Rightfully, there’s a lot of well-deserved pride at the McCarthy household. Kathleen McCarthy (Mrs. J. Thomas) has been elected to the USC board of trustees. Wallis Annenberg, Virginia Ramo and Jane Popovich are current members. Phyllis Cooper and Lorna Reed have completed terms and are now associate trustees. Anna Bing Arnold and Mrs. Frank Seaver are life trustees. She’ll join community and national leaders such as John F. King and Peter Ueberroth.

Leadership is nothing new to the new appointee. A graduate of the USC School of Education with a baccalaureate degree in English, she was 1954 Homecoming Queen, serves as a trustee for both Marlborough School and Loyola Marymount University, is past president of both Las Madrinas (support group for Childrens Hospital) and the Social Service Auxiliary.

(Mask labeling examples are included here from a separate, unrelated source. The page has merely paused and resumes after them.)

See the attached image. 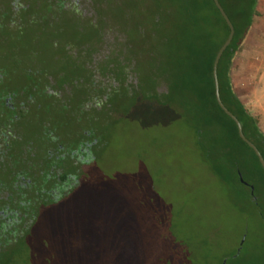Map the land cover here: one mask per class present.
Returning a JSON list of instances; mask_svg holds the SVG:
<instances>
[{
  "label": "trees",
  "instance_id": "trees-1",
  "mask_svg": "<svg viewBox=\"0 0 264 264\" xmlns=\"http://www.w3.org/2000/svg\"><path fill=\"white\" fill-rule=\"evenodd\" d=\"M12 1L0 0V140L10 151L0 173V191L7 192L0 208L7 203L15 209L14 223L23 229L0 254L24 248L42 212L77 188L79 183L59 198L52 191L76 173L73 161L84 142L99 144L109 110L126 113L146 103L188 121L211 173L221 184L241 188L233 204L241 225L234 248L213 251L205 240L198 250L161 249L159 264H264V168L215 99L212 63L229 29L213 0H85L87 11L65 0H20L23 6L14 11ZM218 1L234 26L217 65L219 96L264 158V130L231 77L258 14L257 0ZM108 37L114 43L103 53ZM103 77L113 88L97 107L90 100L102 93ZM10 93L27 98V107L8 108ZM48 150L66 154L55 159ZM184 252L183 263L167 258Z\"/></svg>",
  "mask_w": 264,
  "mask_h": 264
},
{
  "label": "rangeland",
  "instance_id": "rangeland-1",
  "mask_svg": "<svg viewBox=\"0 0 264 264\" xmlns=\"http://www.w3.org/2000/svg\"><path fill=\"white\" fill-rule=\"evenodd\" d=\"M65 2L87 11L85 0ZM257 4L263 14L254 21L264 27V0ZM105 42L103 53L114 43L112 37ZM247 45L233 75L246 99L264 64V45ZM101 80L102 93L90 100L96 106L113 88L111 79ZM104 119L92 148L96 159L77 188L47 207L25 247L15 246L0 264H159L161 249L198 250L205 240L213 251L234 248L241 225L233 204L241 188L225 186L211 173L188 121L173 109L146 103L126 113L110 109ZM249 228L258 239L253 220ZM185 257L186 252L167 258L183 263Z\"/></svg>",
  "mask_w": 264,
  "mask_h": 264
},
{
  "label": "flooded vegetation",
  "instance_id": "flooded-vegetation-1",
  "mask_svg": "<svg viewBox=\"0 0 264 264\" xmlns=\"http://www.w3.org/2000/svg\"><path fill=\"white\" fill-rule=\"evenodd\" d=\"M11 4H12V9L14 11L19 10L23 6L20 0H13ZM16 97L17 96L15 93H10L9 95H6V97L4 98V104L10 109H15V108L25 109L27 107L26 105L27 98L22 99V98H16ZM9 137L10 135H8L7 138ZM94 144H95L94 140L93 142L86 141L83 144L84 146L80 149L81 150L80 152L77 153V151H74V153H71V158H74L72 157V154L77 153V157L74 158L75 161H73L74 164L78 165V169L75 173L76 175L69 174L66 181L59 183V185L56 186L57 188L55 187L52 190L54 193L53 194L54 196L59 198L60 195L66 194L67 192L70 191V189H72L74 186H76L79 183L81 172L84 169L86 171V169L95 160L96 153H93L92 151ZM5 145L6 143L0 140V173H1V170L4 169L5 163L7 162V157H8L7 153L10 152L9 150L4 149ZM65 154L66 152L51 153L50 150L47 151V156L54 157L55 159L64 157ZM25 180L28 181V178H24L22 176L20 177L21 182H24ZM2 187H0V189ZM6 194L7 192L0 191V198L2 197V195H6ZM7 197L8 196H4V199H6ZM18 213L20 212L18 211ZM16 216H19V214H17V211L15 209H11L9 207V204L6 203L3 208H0V226H2V228L0 229V252L2 249L6 250L5 247H7L9 244L11 245L15 241L16 237L22 234V229H23L22 225L18 226V223H14V221H16ZM25 219L26 220H23V223L25 222L26 224L27 218ZM14 227H17V228L20 227V228L17 230ZM5 254L6 253H4V255ZM4 255L0 254V258H3Z\"/></svg>",
  "mask_w": 264,
  "mask_h": 264
},
{
  "label": "crops",
  "instance_id": "crops-1",
  "mask_svg": "<svg viewBox=\"0 0 264 264\" xmlns=\"http://www.w3.org/2000/svg\"><path fill=\"white\" fill-rule=\"evenodd\" d=\"M256 10L258 12V14L256 15V17L258 18V15L261 13L263 14V11H261V5L257 4L256 5ZM255 17L253 18V22L252 25L250 27V30L246 36L245 42L243 44V46L249 44L251 46H260V45H264V43L260 42L259 40H257L258 38H262L264 39V27H260L258 25L257 21H254ZM243 46L241 47L240 51L238 52L236 59L233 63L232 66V70H231V77H232V83L234 86L235 91L237 92V87L235 85V78H233L234 75V65L235 62L237 60V58H239V53H241V55L243 54ZM248 46V45H247ZM248 49V48H247ZM247 49H244V52L247 51ZM257 55V54H256ZM256 60H259L258 57H255ZM244 62V61H243ZM243 62H241V65H244ZM241 72H243L242 70L240 71L239 76H241ZM245 72V70H244ZM257 77L255 80V84L253 85V87H250V92L249 94H252V96L250 95V97H248L246 99L245 95L242 94H238L239 98L241 99V101L243 102V104L245 105V107L248 109V111L253 114L254 116H256V118L258 119V125L262 128V130H264V64L262 65V67L257 70L256 73Z\"/></svg>",
  "mask_w": 264,
  "mask_h": 264
},
{
  "label": "water",
  "instance_id": "water-1",
  "mask_svg": "<svg viewBox=\"0 0 264 264\" xmlns=\"http://www.w3.org/2000/svg\"><path fill=\"white\" fill-rule=\"evenodd\" d=\"M216 8L218 9V11L220 12V14L222 15L223 19L225 20L228 29H229V33L227 38L224 40V42L221 44V46L219 47V49L217 50L215 57L213 59V63H212V77H213V81H214V92H215V99L218 103V105L220 106V108L235 122V125L237 127V132L239 137L245 142L247 143V145L249 147H251L254 151V153L256 154L261 166L264 168V158L262 157L260 151L258 150V148L255 146V144H253L249 139L246 138V136L243 134L242 132V126L240 121L236 118V116L229 111L226 106L222 103L220 96H219V85H218V77H217V65H218V61L222 55V53L224 52V50L226 49V47L230 44L233 35H234V26L231 22V20L229 19L228 15L226 14V12L224 11L222 5L220 4V2L218 0H213ZM239 176V180L244 183V184H248L246 181L243 180L241 173H238ZM251 188V193H253V186H250ZM242 245V243H240V246Z\"/></svg>",
  "mask_w": 264,
  "mask_h": 264
}]
</instances>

Reminiscences of the long weekend of Joffrey Ballet lavish and delightful parties (some 40) are abundant. Party chairman Patti Skouras was grateful that although her good friend Christopher Idone (author of “Glorious American Food”) lost his luggage, he arrived to cook dinner with his handbag carrying culinary knives and two quarts of stock reduced from 70 pounds of lobster. Who could forget the tulips to the top of the ceiling at Chasen’s? Or triplet kids born to the mother goat at Douglas Cramer’s wine country lunch at his ranch in the Santa Inez Valley. Too bad, Chardee Trainer breaking a toe and having to cancel her Vins De France black-tie dinner the day before. But, how nice, Ingrid and Paul Mitchell of Rolling Hills paying $2,000 for tickets for five events. Serena Tripi of the Joffrey calculated that, with clever footwork, one might have attended nine parties. No one did, but the results still will be over $140,000.